***** Extracted entries

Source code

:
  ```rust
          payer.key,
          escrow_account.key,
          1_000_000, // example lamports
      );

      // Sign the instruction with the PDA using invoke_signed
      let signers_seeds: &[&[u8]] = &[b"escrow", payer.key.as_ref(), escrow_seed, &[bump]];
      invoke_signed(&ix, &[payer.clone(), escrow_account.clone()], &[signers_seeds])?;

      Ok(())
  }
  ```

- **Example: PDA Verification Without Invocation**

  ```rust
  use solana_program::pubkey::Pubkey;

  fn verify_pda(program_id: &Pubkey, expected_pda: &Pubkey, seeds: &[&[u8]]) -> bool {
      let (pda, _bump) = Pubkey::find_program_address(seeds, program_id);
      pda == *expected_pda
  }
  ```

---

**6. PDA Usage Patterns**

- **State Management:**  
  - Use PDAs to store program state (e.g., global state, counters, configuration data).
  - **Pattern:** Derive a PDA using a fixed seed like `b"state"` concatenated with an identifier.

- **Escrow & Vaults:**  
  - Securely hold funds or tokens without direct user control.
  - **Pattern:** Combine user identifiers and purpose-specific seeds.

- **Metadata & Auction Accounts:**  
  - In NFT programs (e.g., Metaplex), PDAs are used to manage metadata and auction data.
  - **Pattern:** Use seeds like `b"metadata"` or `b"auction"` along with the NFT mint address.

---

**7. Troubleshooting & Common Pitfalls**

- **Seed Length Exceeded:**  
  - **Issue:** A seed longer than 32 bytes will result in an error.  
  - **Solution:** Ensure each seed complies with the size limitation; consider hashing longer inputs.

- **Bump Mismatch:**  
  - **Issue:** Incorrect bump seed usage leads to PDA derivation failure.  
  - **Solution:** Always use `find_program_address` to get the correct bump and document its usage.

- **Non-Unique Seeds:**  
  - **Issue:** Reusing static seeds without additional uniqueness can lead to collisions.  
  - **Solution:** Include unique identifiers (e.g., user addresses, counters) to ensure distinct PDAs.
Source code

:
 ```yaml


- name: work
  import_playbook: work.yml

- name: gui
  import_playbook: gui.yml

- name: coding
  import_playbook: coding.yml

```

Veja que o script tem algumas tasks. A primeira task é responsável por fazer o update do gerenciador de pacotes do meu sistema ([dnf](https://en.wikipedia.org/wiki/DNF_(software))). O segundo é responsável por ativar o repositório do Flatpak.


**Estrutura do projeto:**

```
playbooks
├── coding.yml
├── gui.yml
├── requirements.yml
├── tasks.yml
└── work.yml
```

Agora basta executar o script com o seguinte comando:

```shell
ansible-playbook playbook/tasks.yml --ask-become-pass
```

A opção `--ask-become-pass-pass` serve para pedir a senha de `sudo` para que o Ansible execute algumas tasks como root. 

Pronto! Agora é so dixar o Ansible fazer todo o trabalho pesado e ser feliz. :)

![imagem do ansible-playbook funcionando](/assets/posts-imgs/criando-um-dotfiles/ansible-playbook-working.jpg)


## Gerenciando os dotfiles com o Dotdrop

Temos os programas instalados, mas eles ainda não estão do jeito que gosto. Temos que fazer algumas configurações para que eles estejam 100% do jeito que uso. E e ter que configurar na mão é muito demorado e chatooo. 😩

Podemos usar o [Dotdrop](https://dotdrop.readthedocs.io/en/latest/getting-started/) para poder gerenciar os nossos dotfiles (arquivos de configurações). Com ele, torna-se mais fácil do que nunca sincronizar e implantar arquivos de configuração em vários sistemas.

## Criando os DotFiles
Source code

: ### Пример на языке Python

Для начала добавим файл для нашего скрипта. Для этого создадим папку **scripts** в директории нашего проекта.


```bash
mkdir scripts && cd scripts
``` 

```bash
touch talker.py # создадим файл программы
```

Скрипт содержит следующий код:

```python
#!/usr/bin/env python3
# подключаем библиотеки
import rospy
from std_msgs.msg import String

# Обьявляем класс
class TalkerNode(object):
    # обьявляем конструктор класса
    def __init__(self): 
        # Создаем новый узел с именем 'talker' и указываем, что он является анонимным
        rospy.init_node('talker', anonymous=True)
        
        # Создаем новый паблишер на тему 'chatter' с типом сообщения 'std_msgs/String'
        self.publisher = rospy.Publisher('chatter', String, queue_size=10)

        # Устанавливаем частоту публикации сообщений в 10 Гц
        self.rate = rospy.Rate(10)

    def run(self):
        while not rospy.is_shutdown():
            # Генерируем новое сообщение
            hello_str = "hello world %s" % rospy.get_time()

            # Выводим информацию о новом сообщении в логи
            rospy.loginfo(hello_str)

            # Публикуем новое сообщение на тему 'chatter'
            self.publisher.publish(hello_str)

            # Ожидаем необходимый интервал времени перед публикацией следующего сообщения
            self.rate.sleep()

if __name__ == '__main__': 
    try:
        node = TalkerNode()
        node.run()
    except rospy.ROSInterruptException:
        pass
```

**********

→ Exercise requirements
Scan the data above for the string "PDAs". Copy every line in which it appears.

→ Task result
  - Use PDAs to store program state (e.g., global state, counters, configuration data).
  - In NFT programs (e.g., Metaplex), PDAs are used to manage metadata and auction data.
  - **Solution:** Include unique identifiers (e.g., user addresses, counters) to ensure distinct PDAs.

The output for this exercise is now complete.